Joker: Folie à Deux‘nün ilk filmi tekrar etmediği tek unsur olan müzikal sahneler, zaten hak ettiği güçte yazılmamış ve hemen her sahnede kendini tekrar eden Harley karakterinin filmdeki tek işlevini de şarkı söylemekle sınırlıyor. Hâl böyle olunca Harley’i canlandıran Lady Gaga’nın herhangi bir video klibindekinden fazla bir rol alanı açılmamış varlığı, film için yazıp seslendireceği bir şarkı yerine birden çok şarkıyla dâhil edilmiş bir müzikal konuk hissi veriyor.
Hikâyenin başından itibaren iki karakter arasında yaratılmaya çalışılan ve Harley’nin Joker’a olan saplantısıyla Arthur’un sevilme ihtiyacını birbirine bağlamak dışında hiçbir fonksiyonu olmayan aşk hikâyesi o kadar çalışmıyor ki, filmin finalde yakalamaya çalıştığı etki de boşa düşüyor. Joker: Folie à Deux‘nün tekrar hissinin yoruculuk seviyesi öyle bir noktada ki film finalde dahi 2019 tarihli Joker‘ın finalini tekrar etmekten çekinmiyor.

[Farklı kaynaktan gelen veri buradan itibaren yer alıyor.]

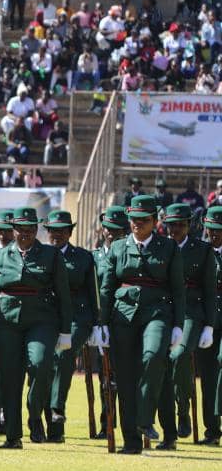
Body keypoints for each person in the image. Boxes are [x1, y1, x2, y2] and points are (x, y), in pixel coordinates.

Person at [98, 195, 185, 454]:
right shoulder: (118, 247)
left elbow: (178, 290)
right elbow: (107, 287)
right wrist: (101, 323)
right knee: (125, 378)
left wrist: (178, 324)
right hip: (123, 314)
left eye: (143, 220)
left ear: (155, 221)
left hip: (157, 311)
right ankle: (131, 442)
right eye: (133, 219)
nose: (137, 224)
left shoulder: (168, 248)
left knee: (153, 356)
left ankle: (145, 419)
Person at [0, 207, 72, 448]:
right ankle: (13, 436)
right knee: (10, 377)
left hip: (41, 319)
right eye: (21, 230)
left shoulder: (51, 256)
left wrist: (66, 331)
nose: (26, 234)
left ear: (37, 230)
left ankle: (34, 414)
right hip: (6, 320)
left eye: (31, 229)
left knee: (41, 364)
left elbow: (63, 295)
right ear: (13, 231)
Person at [159, 204, 215, 449]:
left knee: (180, 355)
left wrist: (210, 325)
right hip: (165, 310)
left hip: (192, 312)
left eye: (180, 224)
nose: (175, 230)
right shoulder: (160, 247)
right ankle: (167, 422)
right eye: (171, 225)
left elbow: (210, 291)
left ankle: (183, 408)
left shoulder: (202, 250)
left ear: (190, 225)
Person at [42, 210, 96, 444]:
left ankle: (57, 407)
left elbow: (93, 291)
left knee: (63, 354)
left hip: (77, 316)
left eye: (62, 230)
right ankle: (50, 428)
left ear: (70, 232)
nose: (57, 235)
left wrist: (98, 324)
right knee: (42, 363)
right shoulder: (39, 255)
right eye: (53, 230)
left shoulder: (84, 257)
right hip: (48, 316)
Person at [91, 205, 129, 439]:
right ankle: (106, 422)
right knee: (104, 377)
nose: (112, 233)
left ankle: (127, 423)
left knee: (122, 375)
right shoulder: (93, 258)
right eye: (108, 229)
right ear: (102, 229)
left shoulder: (126, 254)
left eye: (117, 230)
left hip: (124, 320)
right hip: (100, 324)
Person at [198, 206, 222, 446]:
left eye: (219, 230)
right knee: (207, 376)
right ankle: (212, 430)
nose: (214, 234)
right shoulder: (201, 252)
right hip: (207, 319)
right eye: (211, 229)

Jenerik öncesinde Joker ile gölgesinin amansız mücadelesini Warner Bros’un ünlü çizgi filmlerindeki görsel ve işitsel dokuyla canlandıran animasyon açılışında vadettiği şekilde Joker ile yarattığı gölge(ler)in mücadelesine odaklanmasını beklediğimiz film, o kadar farklı türde, o kadar çok sayıda başka filme dönüşmeye çalışıyor ki tek başına organik bir hikâye anlatmayı bir türlü beceremiyor ve nihayetinde de yeni nesil karanlık ve nostaljik Joker‘ın pek de parlak başlamayan macerasına aynı matlıkta boğucu bir final yapıyor. 2019 yılında sürpriz bir Altın Aslan’la taçlanan ilk filmin başarısı, bu yeni ve hiçbir çarpıcı yanı olmayan devam filmini Venedik’te ana yarışma filmlerinin yanına eklemiş olsa da Joker: Folie à Deux‘nün yarışmanın vasat filmlerinden biri olduğunu ve Joaquin Phoenix’in Oscar tescilli ilk filmdeki performansını birebir tekrar etmesi dışında pek de bir marifeti olmadığını söylemek zorundayım.